CPU-based auto-scaling is a poor fit for AI agent workloads because servers spend most of their time waiting on LLM API calls. Instead, scale based on active connection count or request concurrency:

apiVersion: autoscaling/v2
kind: HorizontalPodAutoscaler
metadata:
  name: agent-hpa
spec:
  scaleTargetRef:
    apiVersion: apps/v1
    kind: Deployment
    name: agent-deployment
  minReplicas: 3
  maxReplicas: 50
  metrics:
    - type: Pods
      pods:
        metric:
          name: active_ws_connections
        target:
          type: AverageValue
          averageValue: "100"
  behavior:
    scaleUp:
      stabilizationWindowSeconds: 30
      policies:
        - type: Pods
          value: 5
          periodSeconds: 60
    scaleDown:
      stabilizationWindowSeconds: 300
      policies:
        - type: Pods
          value: 2
          periodSeconds: 120

This scales up aggressively when each pod averages over 100 active WebSocket connections and scales down conservatively to avoid dropping live conversations.

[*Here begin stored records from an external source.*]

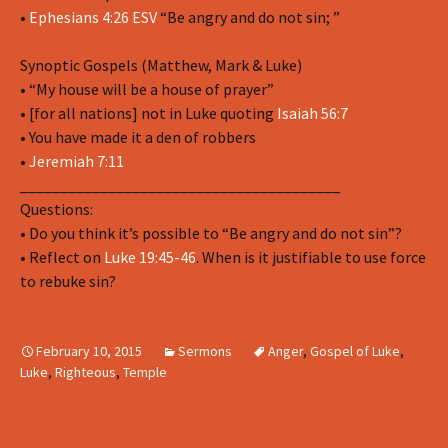
•
Ephesians 4:26 ESV
“Be angry and do not sin; ”
Synoptic Gospels (Matthew, Mark & Luke)
• “My house will be a house of prayer”
• [for all nations] not in Luke quoting
Isaiah 56:7
• You have made it a den of robbers
•
Jeremiah 7:11
________________________________________
Questions:
• Do you think it’s possible to “Be angry and do not sin”?
• Reflect on
Luke 19:45-46
. When is it justifiable to use force
to rebuke sin?
February 10, 2015
Sermons
Anger
,
Gospel of Luke
,
Luke
,
Righteous
,
Temple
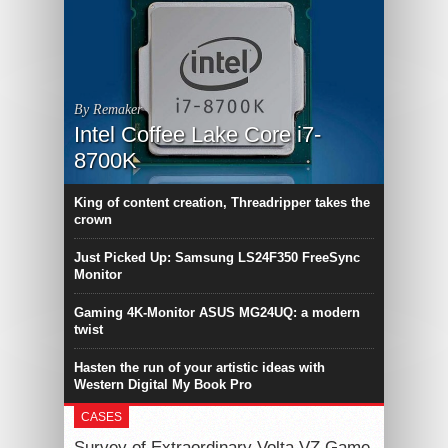
By Remaker
Intel Coffee Lake Core i7-
8700K
King of content creation, Threadripper takes the
crown
Just Picked Up: Samsung LS24F350 FreeSync
Monitor
Gaming 4K-Monitor ASUS MG24UQ: a modern
twist
Hasten the run of your artistic ideas with
Western Digital My Book Pro
CASES
Survey of Extraordinary Volta VZ Game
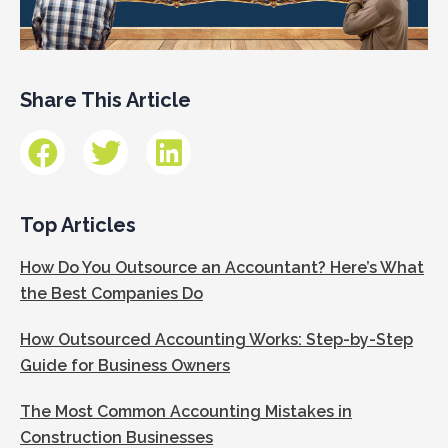
Share This Article
Top Articles
How Do You Outsource an Accountant? Here’s What
the Best Companies Do
How Outsourced Accounting Works: Step-by-Step
Guide for Business Owners
The Most Common Accounting Mistakes in
Construction Businesses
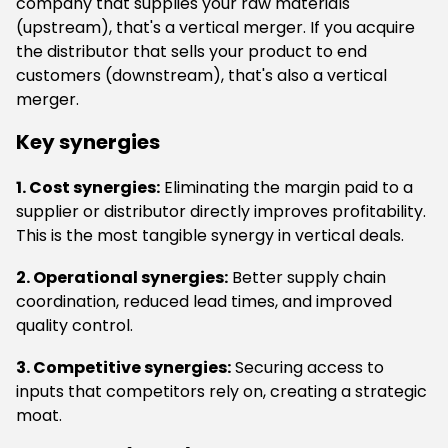
company that supplies your raw materials
(upstream), that's a vertical merger. If you acquire
the distributor that sells your product to end
customers (downstream), that's also a vertical
merger.
Key synergies
1. Cost synergies:
Eliminating the margin paid to a
supplier or distributor directly improves profitability.
This is the most tangible synergy in vertical deals.
2. Operational synergies:
Better supply chain
coordination, reduced lead times, and improved
quality control.
3. Competitive synergies:
Securing access to
inputs that competitors rely on, creating a strategic
moat.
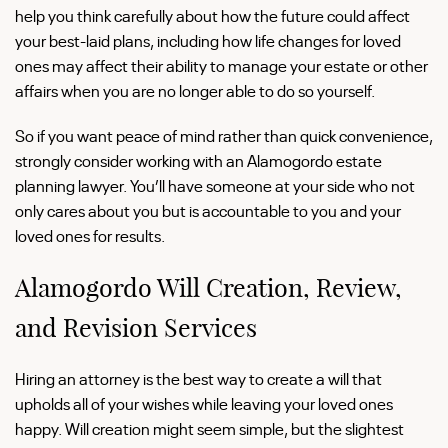
help you think carefully about how the future could affect
your best-laid plans, including how life changes for loved
ones may affect their ability to manage your estate or other
affairs when you are no longer able to do so yourself.
So if you want peace of mind rather than quick convenience,
strongly consider working with an Alamogordo estate
planning lawyer. You’ll have someone at your side who not
only cares about you but is accountable to you and your
loved ones for results.
Alamogordo Will Creation, Review,
and Revision Services
Hiring an attorney is the best way to create a will that
upholds all of your wishes while leaving your loved ones
happy. Will creation might seem simple, but the slightest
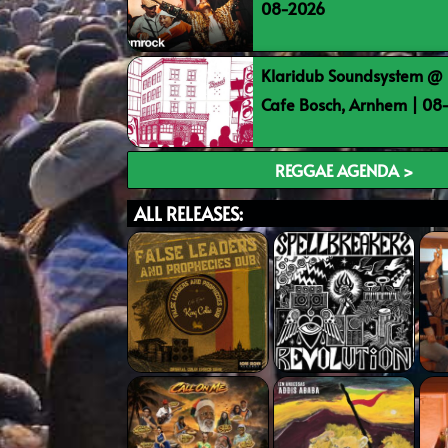
08-2026
Klaridub Soundsystem @ 
Cafe Bosch, Arnhem | 0
REGGAE AGENDA >
ALL RELEASES:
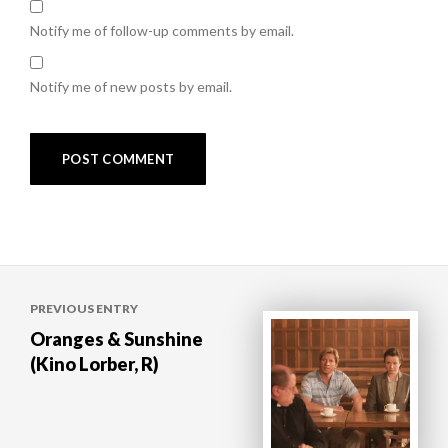
Notify me of follow-up comments by email.
Notify me of new posts by email.
Post
PREVIOUS ENTRY
navigation
Oranges & Sunshine
(Kino Lorber, R)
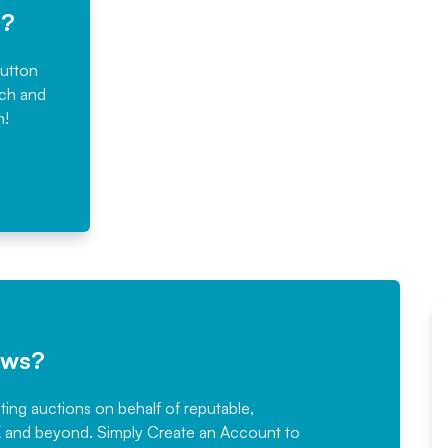
e?
button
rch and
n!
ews?
sting auctions on behalf of reputable,
Would not hesitate in
K and beyond. Simply
Create an Account
to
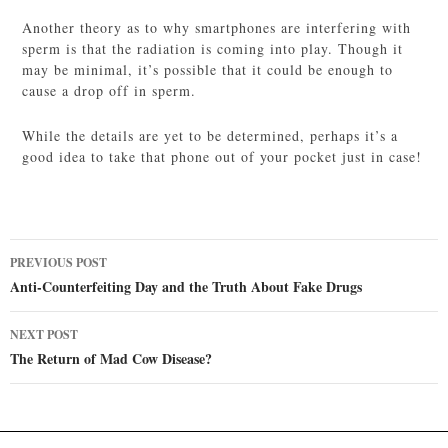
Another theory as to why smartphones are interfering with
sperm is that the radiation is coming into play. Though it
may be minimal, it’s possible that it could be enough to
cause a drop off in sperm.
While the details are yet to be determined, perhaps it’s a
good idea to take that phone out of your pocket just in case!
Post
PREVIOUS POST
navigation
Anti-Counterfeiting Day and the Truth About Fake Drugs
NEXT POST
The Return of Mad Cow Disease?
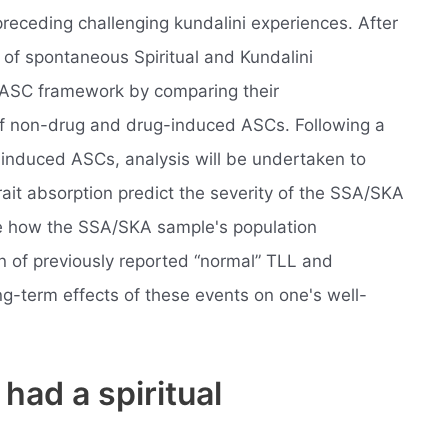
preceding challenging kundalini experiences. After
 of spontaneous Spiritual and Kundalini
 ASC framework by comparing their
 of non-drug and drug-induced ASCs. Following a
f induced ASCs, analysis will be undertaken to
ait absorption predict the severity of the SSA/SKA
ee how the SSA/SKA sample's population
on of previously reported “normal” TLL and
g-term effects of these events on one's well-
 had a spiritual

Graceful Shutdown and Connection Draining

When scaling down, pods must finish in-flight conversations before terminating. Configure a preStop hook and a generous termination grace period:

spec:
  terminationGracePeriodSeconds: 120
  containers:
    - name: agent
      lifecycle:
        preStop:
          exec:
            command:
              - /bin/sh
              - -c
              - "curl -s localhost:8000/drain && sleep 90"

The drain endpoint tells the server to stop accepting new connections and wait for active conversations to complete their current turn before shutting down.

FAQ

How many concurrent sessions can a single Python agent server handle?

With asyncio and an async framework like FastAPI, a single server can handle 100 to 300 concurrent sessions when the primary bottleneck is waiting on LLM API responses. The actual limit depends on memory per session (typically 50 to 200 KB of conversation context) and the timeout duration of LLM calls.

Should I use sticky sessions or fully stateless routing?

Use fully stateless routing when you externalize all session state to Redis or a database — this gives maximum flexibility for scaling. Use sticky sessions only for the duration of a single WebSocket streaming response, not for the entire conversation lifecycle.

What happens to active conversations during a deployment rollout?

Configure rolling updates with maxSurge: 1 and maxUnavailable: 0 so that new pods come up before old ones terminate. Combined with connection draining and a termination grace period, active conversations complete their current turn on the old pod, and the next turn routes to a new pod.